In a roller-coaster performance, the Bandits squandered a 16-point second-period lead before roaring home in the final minutes after an ugly melee half-way through the fourth quarter sparked the hosts into action.
Imports Donte Nicholas and Cory Dixon led a balanced scoring attack for the hosts, with Nicholas terrorising the Spartans for 25 points, 11 rebounds and an astounding eight steals.
Dixon added 20 points while Deba George and Daniel Sepokas were always dangerous with 19 and 13 points respectively.
For Brisbane, Isaih Tueta and Tim Coenraad each scored 21 points and Dean Brebner added 10 points as the Spartans slumped to a fourth-straight defeat.
Bandits coach Brad Chalmers was clearly frustrated at his team’s inconsistent intensity.
“Good to get a win but it wasn’t one of our finest performances,” Chalmers said.
“We were good enough in patches but it’s not where you want to be, getting a lead and then happily giving it up.
“It’s frustrating, it’s about finding a vein of form but our intensity just fell away.

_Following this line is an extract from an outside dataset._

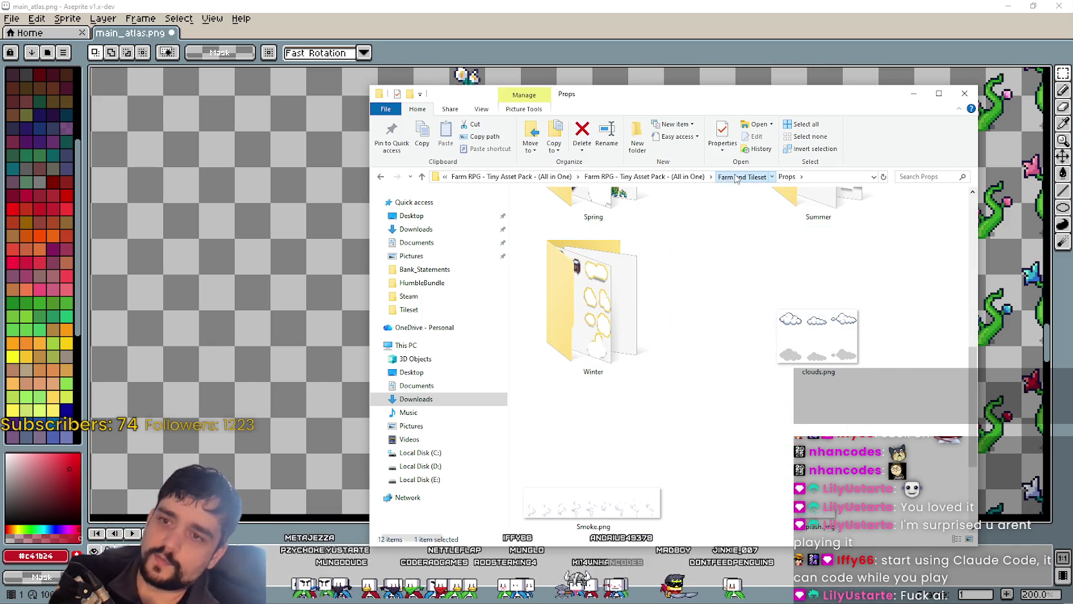
pyautogui.click(742, 177)
pyautogui.doubleClick(882, 301)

“We were happy to be passive but at the end of the day they were able to find a way to get it done.
“We’ve got to find ways to keep the intensity high, we need to be a little better than that.”
Neither team looked particularly settled in the early going, the hosts working to a handy 18-11 advantage after six minutes of play.
Holding a 26-18 lead after the first stanza, the Border club staked a 16-point advantage before Brisbane pegged that back to 52-44 by the half.
It was an oddly passive Bandits outfit that started the third quarter and the Spartans took full advantage, storming back to take a 55-54 lead.
With just one point separating the teams and ten minutes to play, the Bandits needed an early boost — and got one from Dixon.
Consecutive baskets to the star import pushed the lead to six points before the game exploded.
A rebounding contest underneath the Brisbane basket turned nasty, resulting in the visitors’ second unsportsmanlike foul, this time to Louis Ilton.
The fired-up Bandits surged from there, playing inspired basketball at both ends of the floor to close out their tenth win of the season, a Nicholas steal and dunk the icing on the cake.